[Pose estimation data]
== == ==

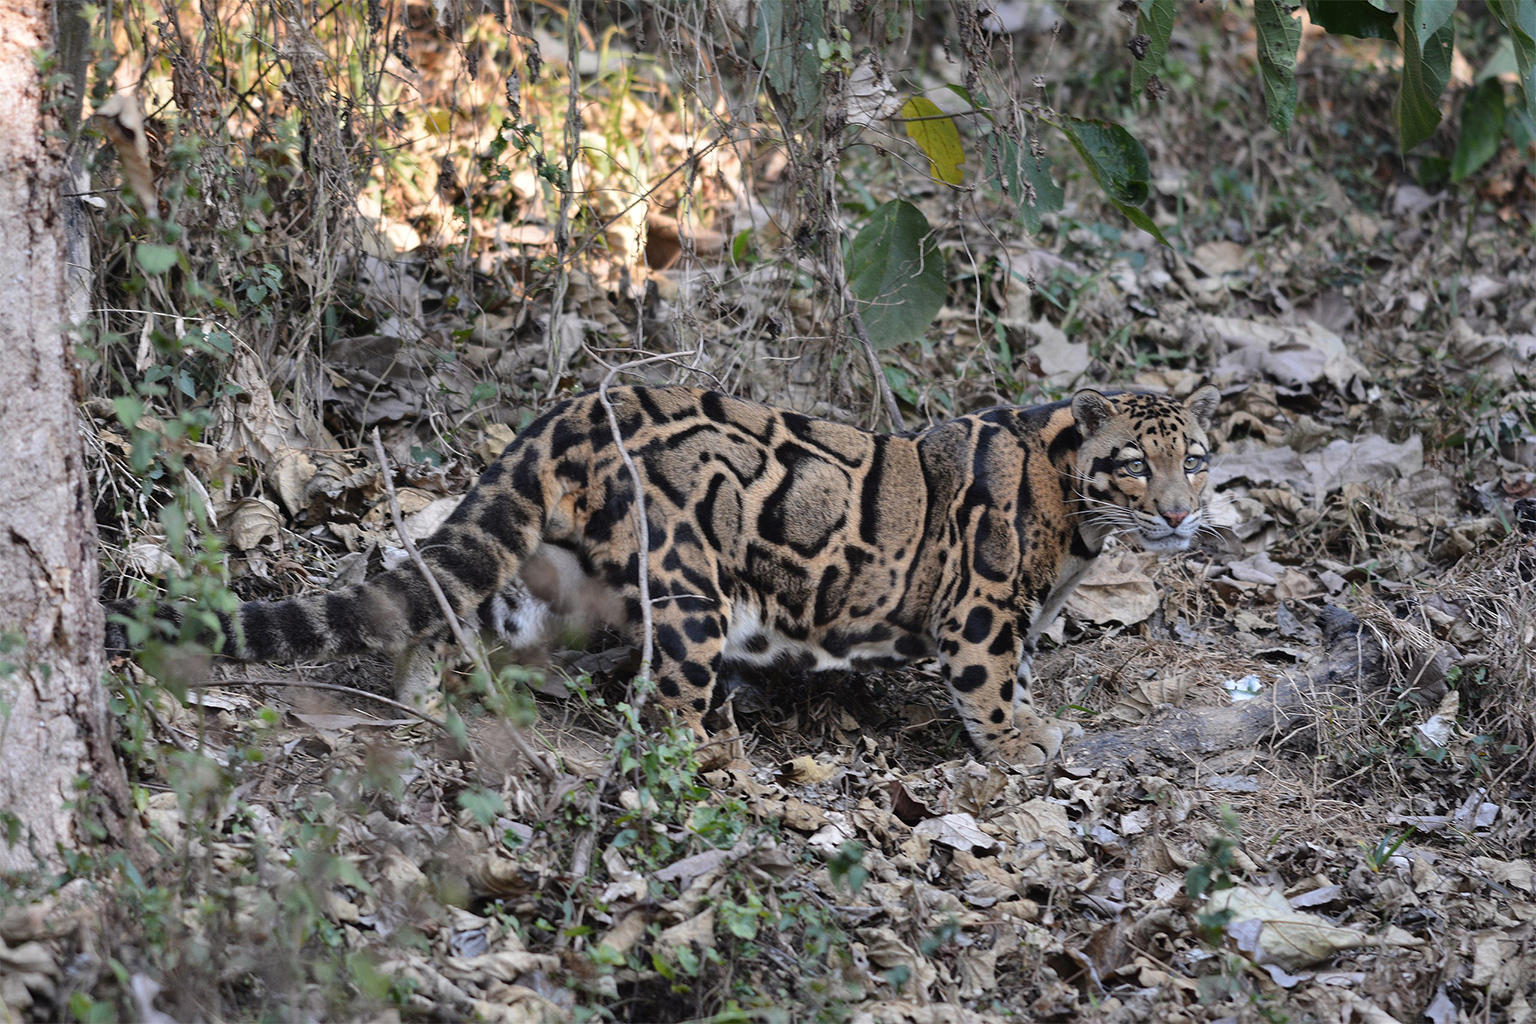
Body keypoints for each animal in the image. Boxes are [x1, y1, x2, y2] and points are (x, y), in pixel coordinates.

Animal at [108, 386, 1216, 767]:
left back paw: (428, 699)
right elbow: (990, 684)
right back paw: (707, 760)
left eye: (1195, 458)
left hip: (552, 579)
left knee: (450, 611)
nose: (1178, 512)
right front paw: (1021, 741)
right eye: (1134, 462)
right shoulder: (984, 607)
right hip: (689, 587)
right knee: (663, 709)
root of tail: (570, 412)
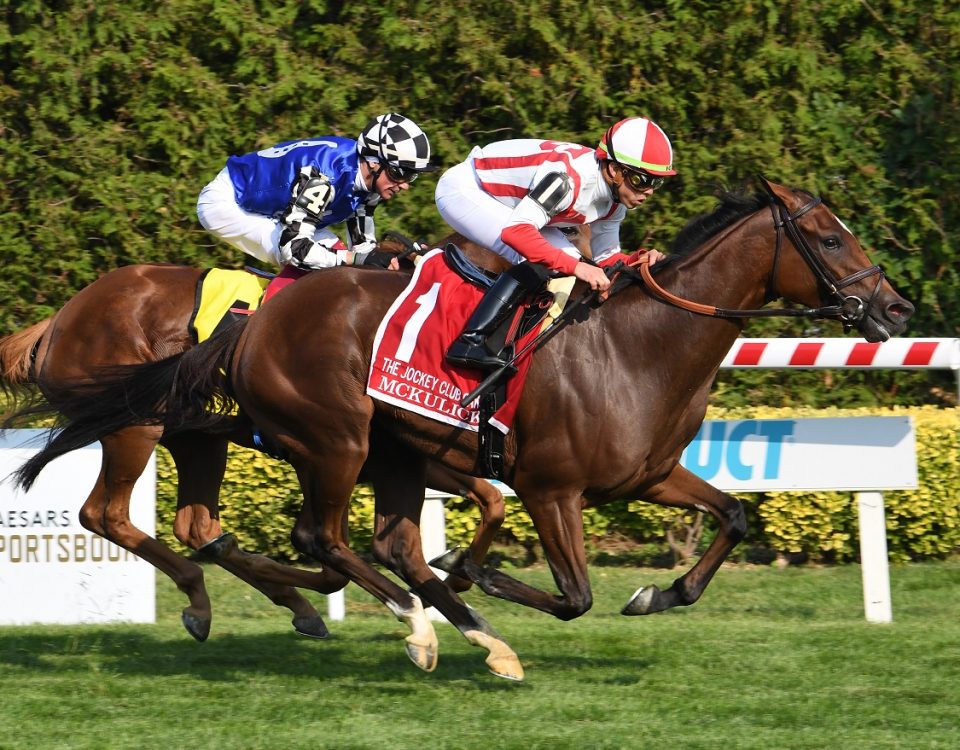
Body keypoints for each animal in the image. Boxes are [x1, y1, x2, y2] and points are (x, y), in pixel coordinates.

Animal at [0, 238, 510, 644]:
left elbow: (491, 499)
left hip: (197, 436)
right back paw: (206, 593)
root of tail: (60, 320)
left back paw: (254, 598)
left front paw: (464, 574)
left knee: (194, 525)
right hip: (135, 426)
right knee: (104, 515)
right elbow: (331, 561)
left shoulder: (411, 451)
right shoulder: (351, 452)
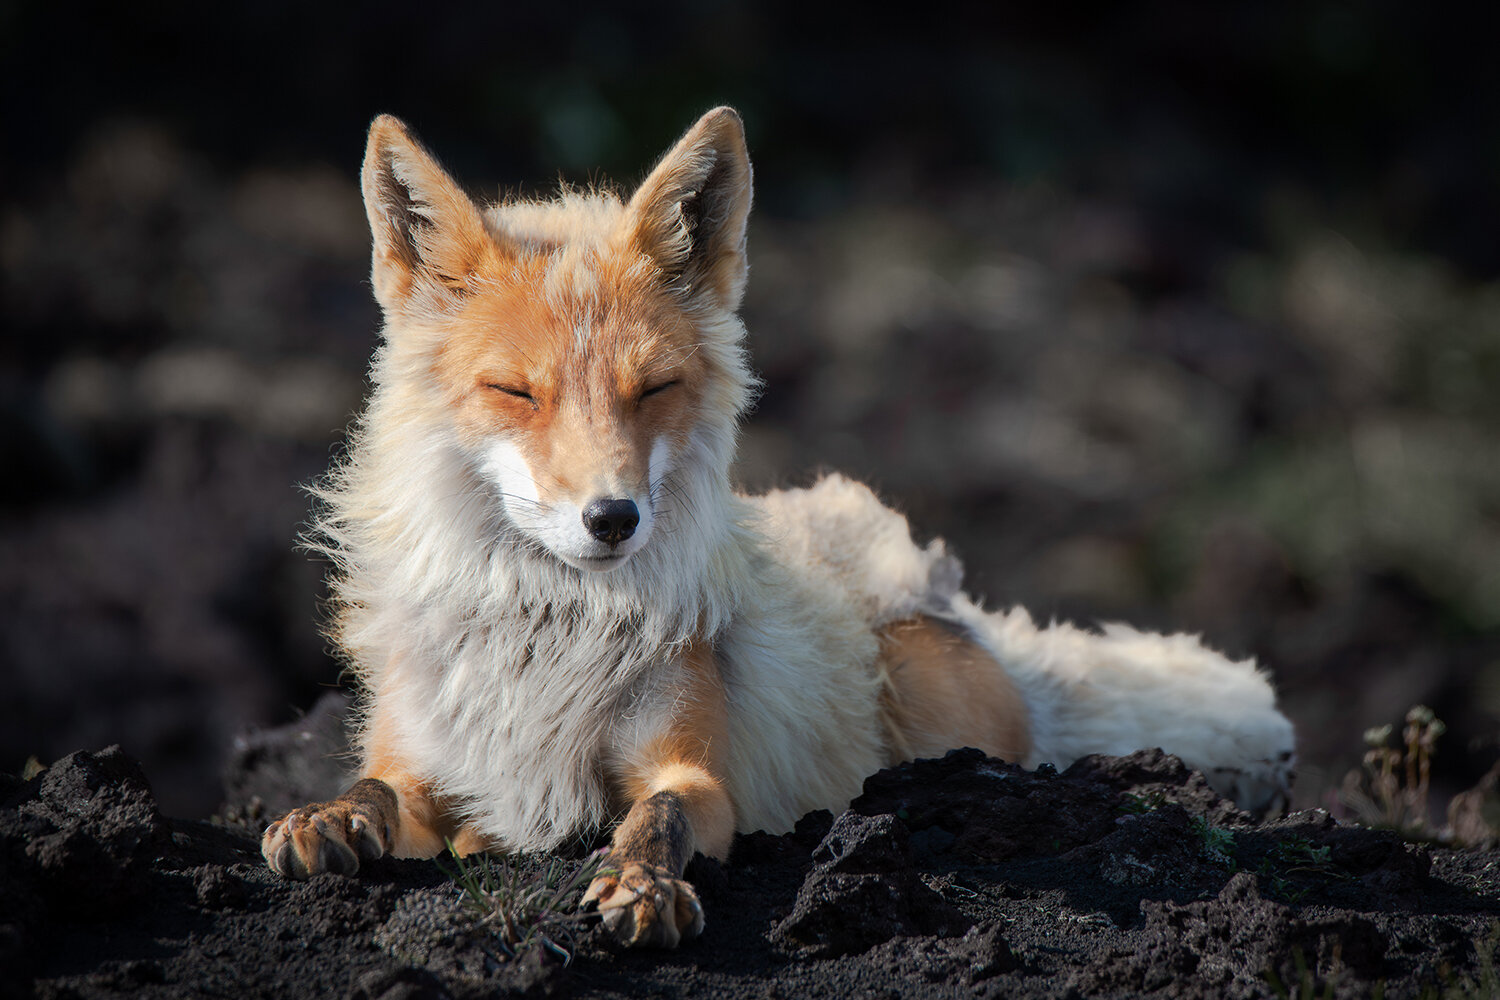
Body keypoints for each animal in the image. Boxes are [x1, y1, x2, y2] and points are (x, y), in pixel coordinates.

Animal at [261, 107, 1296, 948]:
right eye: (515, 392)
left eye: (655, 389)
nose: (613, 518)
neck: (545, 637)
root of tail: (944, 598)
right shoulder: (425, 761)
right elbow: (375, 790)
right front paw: (326, 818)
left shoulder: (694, 769)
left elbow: (659, 821)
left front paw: (639, 885)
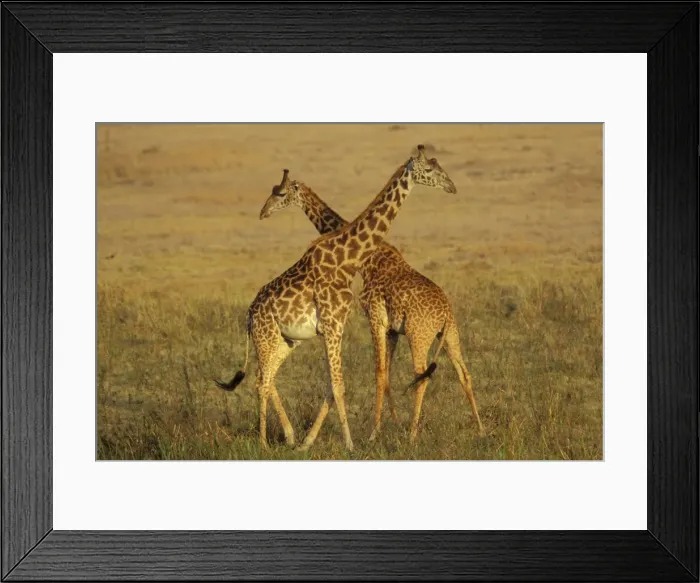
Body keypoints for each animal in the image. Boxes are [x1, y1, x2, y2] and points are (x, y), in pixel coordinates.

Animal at [215, 145, 457, 452]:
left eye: (439, 167)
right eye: (428, 170)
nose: (452, 187)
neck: (348, 260)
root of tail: (248, 315)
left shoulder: (339, 326)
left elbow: (334, 386)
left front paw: (312, 442)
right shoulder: (333, 325)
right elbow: (340, 385)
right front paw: (351, 444)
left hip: (285, 341)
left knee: (265, 379)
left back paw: (289, 436)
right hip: (266, 337)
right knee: (262, 382)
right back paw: (264, 443)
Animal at [258, 167, 485, 443]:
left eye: (280, 193)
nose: (264, 212)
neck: (366, 259)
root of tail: (445, 312)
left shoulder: (374, 316)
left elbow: (379, 373)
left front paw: (375, 432)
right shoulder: (391, 329)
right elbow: (386, 374)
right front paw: (393, 423)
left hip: (418, 334)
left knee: (421, 375)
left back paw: (413, 435)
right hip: (450, 334)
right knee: (464, 374)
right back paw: (480, 429)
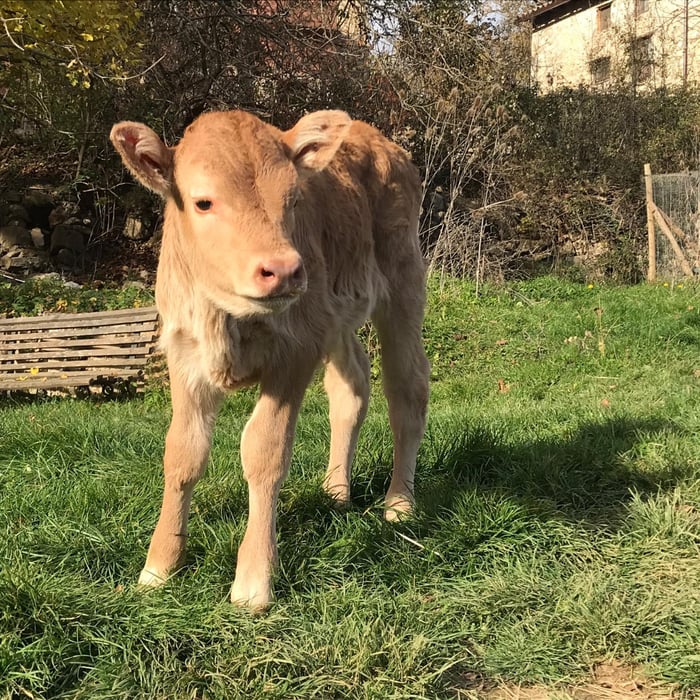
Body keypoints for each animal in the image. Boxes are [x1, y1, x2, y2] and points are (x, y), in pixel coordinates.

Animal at [110, 109, 430, 608]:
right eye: (203, 202)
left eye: (294, 198)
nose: (283, 270)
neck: (227, 318)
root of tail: (377, 139)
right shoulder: (185, 354)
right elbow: (182, 453)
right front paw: (159, 566)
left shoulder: (294, 353)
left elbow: (264, 451)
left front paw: (254, 581)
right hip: (335, 317)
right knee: (351, 386)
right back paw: (335, 490)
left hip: (402, 285)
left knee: (407, 391)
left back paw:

== == ==

= TASK TO COMPLETE =
Transcribe each entry above exactly, apart from the pictures.

= ANSWER SPACE =
Body keypoints for each animal in the image. Boxes are [x1, y1, x2, y2] and points are (x, y), in pixel coordinates.

Animal at [108, 386, 1216, 767]:
left back paw: (428, 699)
right elbow: (990, 684)
right back paw: (707, 760)
left eye: (1195, 458)
left hip: (552, 579)
left knee: (450, 611)
nose: (1178, 512)
right front paw: (1021, 741)
right eye: (1134, 462)
right shoulder: (984, 607)
right hip: (689, 587)
right knee: (663, 709)
root of tail: (570, 412)
Body keypoints for each animal in the image. Boxes are [x1, y1, x2, y2] and points are (x, y), in pixel coordinates.

Animal at [0, 238, 510, 644]:
left elbow: (491, 499)
left hip: (197, 436)
right back paw: (206, 593)
root of tail: (60, 320)
left back paw: (254, 598)
left front paw: (464, 574)
left knee: (194, 525)
right hip: (135, 426)
right knee: (104, 515)
right elbow: (331, 561)
left shoulder: (411, 451)
right shoulder: (351, 452)
Body keypoints for each animal in the image. Boxes are [x1, y1, x2, y2] and points are (x, y), in pixel coordinates.

Animal at [261, 107, 1296, 948]:
right eye: (515, 392)
left eye: (655, 389)
nose: (613, 518)
neck: (545, 637)
root of tail: (944, 598)
right shoulder: (425, 761)
right elbow: (375, 790)
right front paw: (326, 818)
left shoulder: (694, 769)
left elbow: (659, 821)
left front paw: (639, 885)
Body keypoints for each animal in the image. Boxes are [x1, y1, x2, y2] and points are (x, y), in pixel coordinates.

Animal at [215, 145, 457, 452]:
left eye: (439, 167)
right eye: (428, 170)
nose: (452, 187)
neck: (348, 260)
root of tail: (248, 315)
left shoulder: (339, 326)
left elbow: (334, 386)
left front paw: (312, 442)
right shoulder: (333, 325)
right elbow: (340, 385)
right front paw: (351, 444)
left hip: (285, 341)
left knee: (265, 379)
left back paw: (289, 436)
right hip: (266, 337)
right knee: (262, 382)
right back paw: (264, 443)
Animal at [258, 167, 485, 443]:
left eye: (280, 193)
nose: (264, 212)
neck: (366, 259)
root of tail: (445, 312)
left shoulder: (374, 316)
left elbow: (379, 373)
left front paw: (375, 432)
right shoulder: (391, 329)
right elbow: (386, 374)
right front paw: (393, 423)
left hip: (418, 334)
left knee: (421, 375)
left back paw: (413, 435)
right hip: (450, 334)
right knee: (464, 374)
right back paw: (480, 429)
Body keypoints for each animal in the image. Boxes are [x1, y1, x2, y2] and points are (x, y), in pixel coordinates.

Animal at [110, 109, 430, 608]:
right eye: (203, 202)
left eye: (294, 198)
nose: (283, 270)
neck: (227, 318)
root of tail: (377, 139)
right shoulder: (185, 354)
right elbow: (182, 453)
right front paw: (159, 566)
left shoulder: (294, 353)
left elbow: (264, 451)
left front paw: (254, 581)
right hip: (335, 317)
right knee: (351, 386)
right back paw: (335, 490)
left hip: (402, 285)
left knee: (407, 391)
left back paw:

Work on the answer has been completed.